"What's wrong with these people?" - Part 1

Much of our day is made up of a series of habits. From when we get up, the route we take to work and a lot of the things we do at work become habitual.

"What's wrong with these people?" Frustrated at the drivers' seeming inability to stop rescanning all the parcels prior to loading the vans, the IT director of a logistics company had his head in his hands in despair. In the cold light of day it seemed incomprehensible to him that they would continue to follow the same routine day in day out even though they had been asked to change. His conclusion was similar to that reached by many people in similar position - to question their intellectual capability.

Absent-mindedly he reached for another biscuit from the plate. Now here was a paradox. The IT director and I had talked about the challenges of losing weight and the seemingly endless struggle it involved and yet even though he knew he didn't need the biscuit, he'd still taken it and eaten it. So how come it was unacceptable for drivers to fail to do what was required but it was ok for him to slip up and eat biscuits? And why did both the drivers and the IT director continue to do what they both knew they should stop? In this article and the next, I'll attempt to answer these two questions and suggest some things you might want to do.

Life's a habit

Much of our day is made up of a series of habits. From when we get up, the route we take to work and a lot of the things we do at work become habitual. I bet when you sit in front of your computer you open the same programmes (email, browser etc) and for the first few minutes do what you always do - probably without even realising it. David Neal and Wendy Wood have done some amazing research into habits. They define habits in essence as repeating the same behaviour every time you are in a particular situation. For example, always putting your bag down in the same place in your office, automatically seasoning your food at the table, or always parking in the same space at work. It's the repetition of the same behaviour over and over again in the same situation that helps it become a habit.

More than a word

A habit is more than just a word for repeating the same actions. Research by Ann Graybiel has shown that as something becomes a habit - for example, parking on the drive at home - the part of the brain involved is different to that involved when you are doing something consciously to achieve a specific goal, e.g. working out where to park in an unfamiliar location.

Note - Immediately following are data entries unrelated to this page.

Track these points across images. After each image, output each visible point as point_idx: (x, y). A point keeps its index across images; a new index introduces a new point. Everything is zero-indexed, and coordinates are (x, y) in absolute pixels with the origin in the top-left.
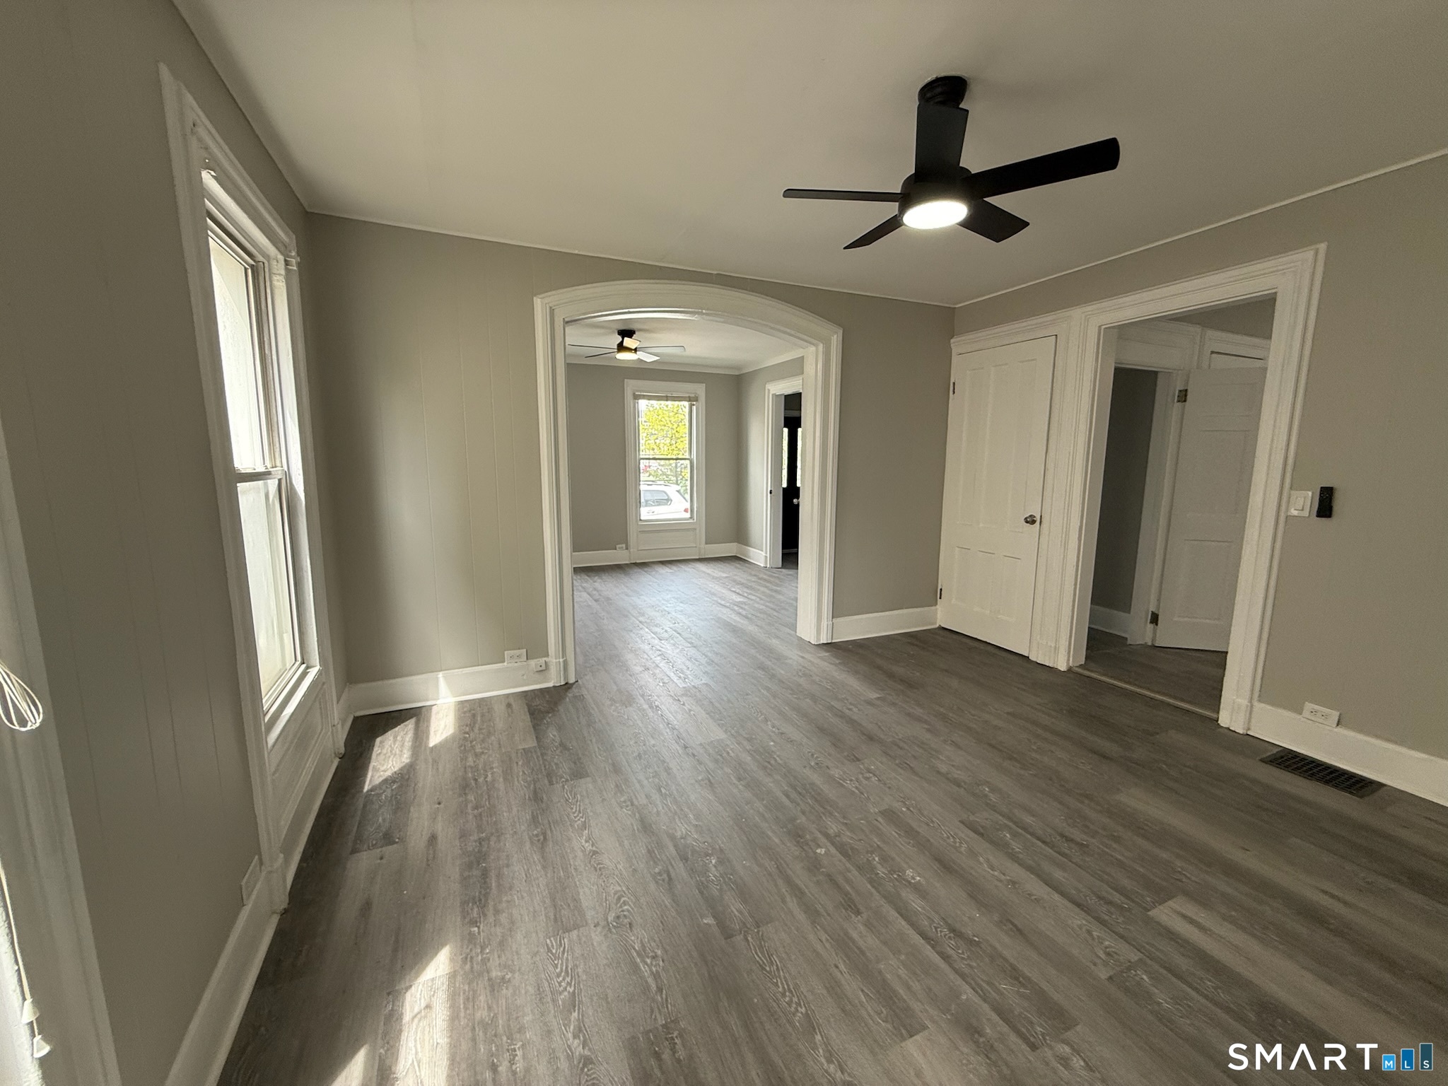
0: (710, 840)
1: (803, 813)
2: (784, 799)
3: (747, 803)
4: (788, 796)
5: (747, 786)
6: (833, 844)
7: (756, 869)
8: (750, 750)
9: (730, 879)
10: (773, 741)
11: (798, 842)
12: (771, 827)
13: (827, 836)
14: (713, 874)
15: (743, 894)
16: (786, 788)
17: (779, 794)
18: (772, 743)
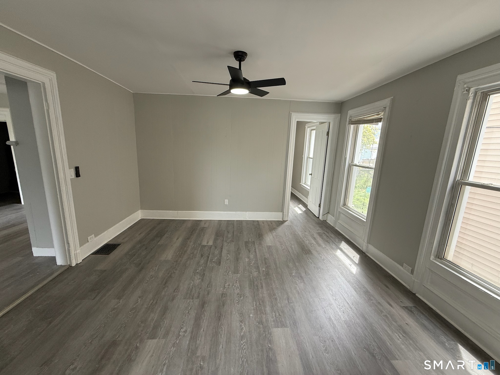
0: (293, 280)
1: (261, 280)
2: (264, 285)
3: (277, 288)
4: (262, 287)
5: (274, 295)
6: (259, 270)
7: (283, 270)
8: (264, 314)
9: (290, 269)
10: (249, 317)
11: (268, 272)
12: (274, 278)
13: (259, 272)
14: (294, 272)
15: (288, 267)
16: (260, 290)
17: (264, 288)
18: (251, 315)
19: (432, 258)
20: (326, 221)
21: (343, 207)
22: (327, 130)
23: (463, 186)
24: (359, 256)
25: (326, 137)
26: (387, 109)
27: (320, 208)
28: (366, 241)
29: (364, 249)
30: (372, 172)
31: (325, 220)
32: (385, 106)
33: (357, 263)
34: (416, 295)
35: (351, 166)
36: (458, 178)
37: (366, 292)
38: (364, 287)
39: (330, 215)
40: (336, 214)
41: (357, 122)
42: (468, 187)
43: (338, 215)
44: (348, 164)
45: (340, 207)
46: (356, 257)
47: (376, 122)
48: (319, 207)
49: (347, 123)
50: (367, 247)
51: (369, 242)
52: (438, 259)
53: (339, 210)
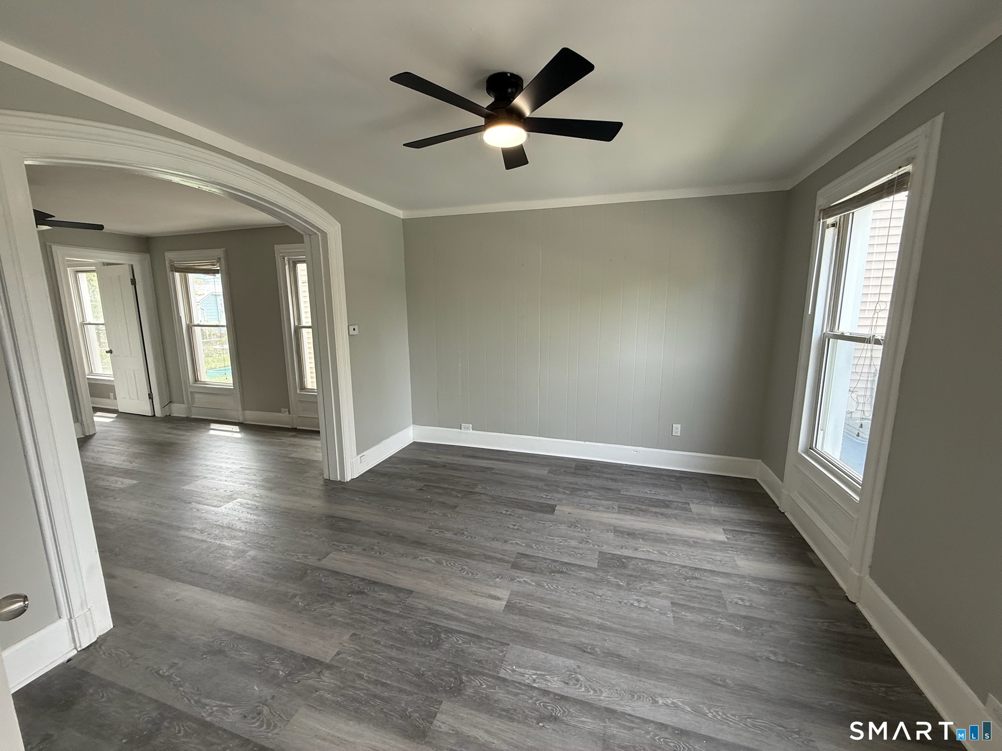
19: (298, 391)
20: (170, 415)
21: (195, 384)
22: (130, 277)
23: (301, 329)
24: (237, 427)
25: (131, 287)
26: (222, 260)
27: (152, 400)
28: (240, 409)
29: (241, 420)
30: (224, 330)
31: (168, 415)
32: (219, 257)
33: (238, 430)
34: (297, 428)
35: (190, 328)
36: (296, 324)
37: (258, 441)
38: (253, 440)
39: (175, 404)
40: (187, 398)
41: (183, 270)
42: (303, 329)
43: (190, 398)
44: (185, 326)
45: (190, 386)
46: (236, 428)
47: (213, 273)
48: (149, 399)
49: (168, 269)
50: (244, 414)
51: (244, 409)
52: (303, 391)
53: (190, 390)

The impact of something becoming a habit is that it is initiated by contextual triggers. For example, opening your office door might be the trigger that initiates you to drop your bag in the same place. It is no longer a rational choice, it has become a response. So powerful are these triggers that they will set you off doing what you always do whether you intended to do that or not. Sometimes they can overwhelm your intentions. For example, when my stepson was a youngster, I sent him to the bathroom to wash his hands before dinner. Instead he cleaned his teeth. The trigger of going into the bathroom had set off the habit of cleaning his teeth and over-ridden the desired behaviour of washing his hands. In the same way, the ping of an email can have you opening your inbox before you've realised it.

The stages of a habit

There are three stages in a habit.

1.The cue: In this case opening the bathroom door.

2.The routine: In this case cleaning his teeth.

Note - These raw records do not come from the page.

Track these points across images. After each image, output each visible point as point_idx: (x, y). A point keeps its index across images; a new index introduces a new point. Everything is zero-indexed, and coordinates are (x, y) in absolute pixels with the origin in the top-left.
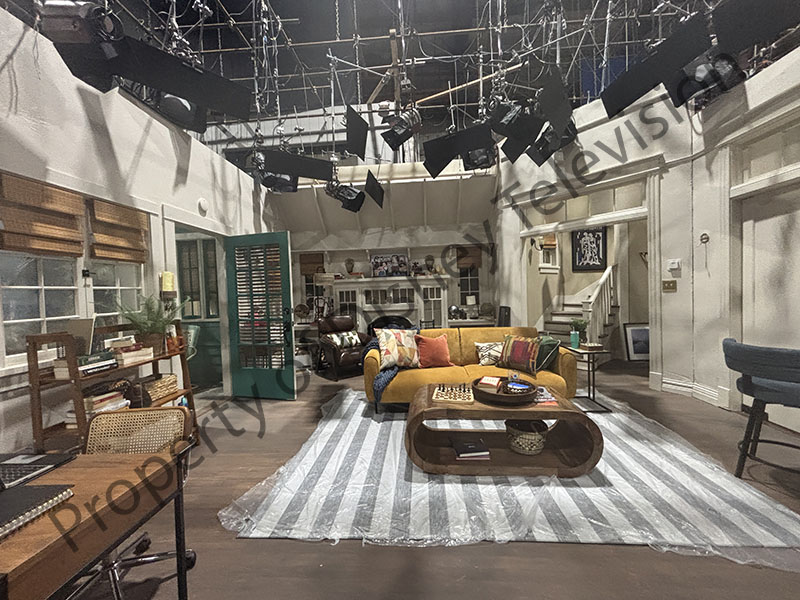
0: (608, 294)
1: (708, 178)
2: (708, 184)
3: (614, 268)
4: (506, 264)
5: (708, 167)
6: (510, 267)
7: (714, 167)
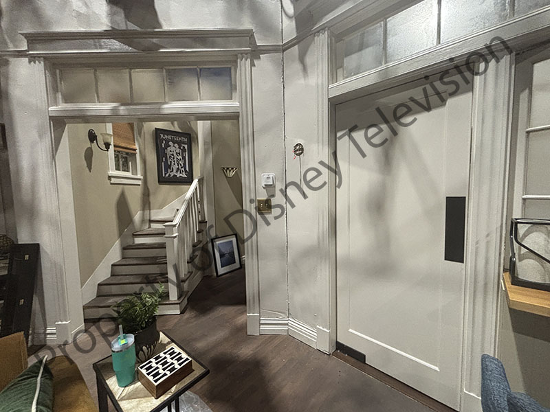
0: (195, 208)
1: (301, 74)
2: (302, 81)
3: (201, 181)
4: (25, 163)
5: (302, 59)
6: (34, 169)
7: (309, 60)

3.The reward: Clean teeth, and probably more importantly feeling good that he had remembered to do what he was meant to do without being told!

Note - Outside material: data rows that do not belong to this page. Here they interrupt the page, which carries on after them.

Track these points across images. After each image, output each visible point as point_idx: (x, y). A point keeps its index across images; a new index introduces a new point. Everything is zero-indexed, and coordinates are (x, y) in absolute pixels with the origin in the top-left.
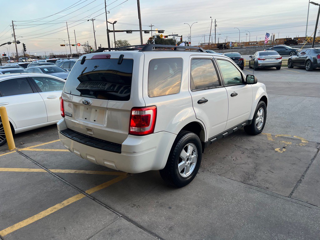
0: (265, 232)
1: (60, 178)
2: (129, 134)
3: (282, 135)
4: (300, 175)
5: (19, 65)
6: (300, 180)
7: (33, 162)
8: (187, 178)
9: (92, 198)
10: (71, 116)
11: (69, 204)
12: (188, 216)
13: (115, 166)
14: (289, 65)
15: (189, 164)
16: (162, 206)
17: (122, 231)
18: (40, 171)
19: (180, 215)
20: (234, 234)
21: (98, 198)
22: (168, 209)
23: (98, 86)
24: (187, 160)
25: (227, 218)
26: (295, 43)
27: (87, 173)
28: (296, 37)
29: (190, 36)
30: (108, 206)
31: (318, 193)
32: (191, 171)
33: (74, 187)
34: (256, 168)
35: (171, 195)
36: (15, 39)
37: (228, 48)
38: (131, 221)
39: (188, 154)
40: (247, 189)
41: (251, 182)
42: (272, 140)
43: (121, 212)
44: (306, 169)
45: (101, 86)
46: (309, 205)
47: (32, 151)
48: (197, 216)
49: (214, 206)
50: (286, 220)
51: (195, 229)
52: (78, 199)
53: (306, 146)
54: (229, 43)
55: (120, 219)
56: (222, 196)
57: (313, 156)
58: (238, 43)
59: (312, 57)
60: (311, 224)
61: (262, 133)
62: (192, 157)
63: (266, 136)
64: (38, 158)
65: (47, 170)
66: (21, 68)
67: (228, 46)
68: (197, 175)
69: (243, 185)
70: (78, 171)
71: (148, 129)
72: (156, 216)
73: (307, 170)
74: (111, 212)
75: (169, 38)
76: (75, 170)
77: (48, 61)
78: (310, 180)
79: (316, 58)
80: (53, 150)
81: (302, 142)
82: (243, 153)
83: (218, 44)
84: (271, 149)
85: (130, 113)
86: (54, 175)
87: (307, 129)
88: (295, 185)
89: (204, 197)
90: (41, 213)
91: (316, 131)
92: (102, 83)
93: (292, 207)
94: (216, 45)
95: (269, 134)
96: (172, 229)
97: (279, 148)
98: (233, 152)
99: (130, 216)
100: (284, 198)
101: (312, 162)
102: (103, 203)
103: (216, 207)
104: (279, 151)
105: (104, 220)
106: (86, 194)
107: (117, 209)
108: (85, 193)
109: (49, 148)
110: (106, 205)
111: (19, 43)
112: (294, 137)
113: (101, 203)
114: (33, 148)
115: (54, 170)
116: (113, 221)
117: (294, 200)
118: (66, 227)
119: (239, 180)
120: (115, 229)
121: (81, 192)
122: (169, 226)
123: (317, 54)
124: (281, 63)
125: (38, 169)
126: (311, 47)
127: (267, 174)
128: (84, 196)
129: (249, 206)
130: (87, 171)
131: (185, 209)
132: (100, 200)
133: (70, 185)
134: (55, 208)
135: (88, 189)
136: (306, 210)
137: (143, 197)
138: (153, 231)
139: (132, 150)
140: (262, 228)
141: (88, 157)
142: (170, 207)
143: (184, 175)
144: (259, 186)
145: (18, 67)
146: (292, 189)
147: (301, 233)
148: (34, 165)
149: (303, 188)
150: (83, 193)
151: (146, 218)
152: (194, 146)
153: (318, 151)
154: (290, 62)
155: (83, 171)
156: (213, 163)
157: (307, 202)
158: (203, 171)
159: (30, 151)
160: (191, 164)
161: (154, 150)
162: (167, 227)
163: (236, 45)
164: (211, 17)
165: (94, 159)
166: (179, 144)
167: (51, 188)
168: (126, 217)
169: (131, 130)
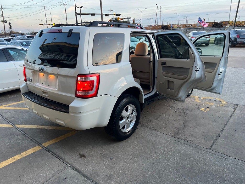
0: (188, 180)
1: (23, 133)
2: (76, 97)
3: (207, 98)
4: (220, 130)
5: (4, 39)
6: (219, 135)
7: (3, 118)
8: (127, 133)
9: (47, 150)
10: (31, 81)
11: (27, 155)
12: (125, 166)
13: (64, 124)
14: (215, 43)
15: (129, 121)
16: (104, 157)
17: (68, 179)
18: (8, 126)
19: (118, 165)
20: (162, 181)
21: (52, 150)
22: (109, 160)
23: (57, 56)
24: (128, 118)
25: (157, 168)
26: (221, 26)
27: (47, 128)
28: (221, 21)
29: (141, 19)
30: (59, 157)
31: (233, 146)
32: (131, 127)
33: (33, 140)
34: (185, 125)
35: (114, 147)
36: (3, 19)
37: (169, 29)
38: (77, 171)
39: (128, 114)
40: (176, 142)
41: (180, 136)
42: (199, 101)
43: (69, 162)
44: (224, 125)
45: (59, 57)
46: (225, 156)
47: (4, 109)
48: (132, 166)
49: (148, 157)
50: (206, 169)
51: (130, 178)
52: (35, 151)
53: (225, 106)
54: (171, 25)
55: (68, 169)
56: (155, 148)
57: (230, 114)
58: (177, 25)
59: (233, 37)
60: (226, 173)
61: (191, 95)
62: (132, 116)
63: (194, 98)
64: (7, 115)
65: (13, 125)
66: (5, 42)
67: (170, 27)
68: (137, 130)
69: (173, 139)
70: (40, 126)
71: (92, 92)
72: (98, 166)
73: (225, 127)
74: (61, 162)
75: (125, 20)
76: (37, 126)
77: (27, 37)
78: (227, 135)
79: (236, 37)
80: (22, 109)
81: (222, 103)
82: (175, 112)
83: (162, 25)
84: (198, 109)
85: (76, 79)
86: (19, 129)
87: (226, 93)
88: (214, 139)
89: (140, 149)
90: (2, 163)
91: (234, 95)
92: (60, 54)
93: (212, 158)
94: (160, 27)
95: (197, 96)
96: (110, 178)
97: (204, 108)
98: (167, 111)
99: (76, 166)
100: (206, 150)
101: (229, 120)
102: (55, 155)
103: (149, 158)
104: (204, 111)
105: (54, 169)
106: (43, 147)
107: (67, 160)
108: (42, 145)
109: (19, 107)
110: (58, 156)
111: (6, 22)
112: (216, 99)
113: (54, 154)
114: (5, 107)
115: (20, 125)
116: (61, 171)
117: (213, 152)
118: (21, 176)
119: (170, 135)
120: (62, 177)
121: (39, 145)
122: (109, 174)
123: (237, 34)
124: (209, 41)
125: (6, 125)
126: (232, 29)
127: (193, 129)
128: (41, 148)
129: (176, 157)
130: (47, 127)
131: (123, 160)
132: (53, 152)
133: (31, 138)
134: (15, 159)
135: (45, 142)
136: (223, 161)
137: (90, 149)
138: (94, 180)
139: (77, 111)
140: (185, 177)
141: (43, 116)
142: (111, 158)
143: (125, 130)
144: (186, 140)
145: (3, 41)
146: (212, 142)
147: (218, 181)
148: (3, 121)
149: (221, 141)
150: (41, 145)
151: (90, 168)
152: (133, 107)
153: (234, 111)
154: (216, 40)
155: (44, 126)
156: (151, 120)
157: (224, 154)
158: (142, 127)
159: (3, 109)
160: (131, 121)
161: (98, 110)
162: (106, 176)
163: (176, 26)
164: (157, 5)
165: (48, 118)
166: (121, 105)
167: (14, 141)
168: (73, 166)
169: (78, 94)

According to Ann Graybiel, brain activity during the routine phase of a habit drops significantly when compared to doing something that isn't a habit. In other words we simply aren't thinking much about what we are doing. This is important because most of our efforts to change habitual behaviour are focused on getting people to change their routine - the precise point when the person is not really thinking about it.

Habits generally arise because we do the same things again and again because they get us what we need. They only become a bad habit when we don't need what the habit delivers. The poor drivers cited in the opening paragraph have been rescanning loads for months, if not years because it was an effective way of ensuring an efficient route. It was, at one point - a good habit. Changes in IT now mean it is a bad habit.

Changing habits

Changing habits is a tough thing to do. It requires a great deal of motivation as well as being attentive to what you are doing, attempting to really notice what you are doing and to have to follow a new pattern of behaviour to follow when cue kicks off the old behaviour. It's hard! Just as it is hard for the IT director to stop taking the biscuit from the plate in the meeting room. It's become a habit. The difference between changing rational goal oriented behaviour and habits is that in the former you need to focus on the behaviour. This is pointless when changing a habit. Here the emphasis needs to be on being attentive to the cue that triggers the routine and determining what you will do instead.

Habits can be broken, but let's not treat it as a workshy lazy response. Let's recognise it for what it is, a completely different neurological response to a situation that demands a focus on vigilance and a focus on cues rather than on routines.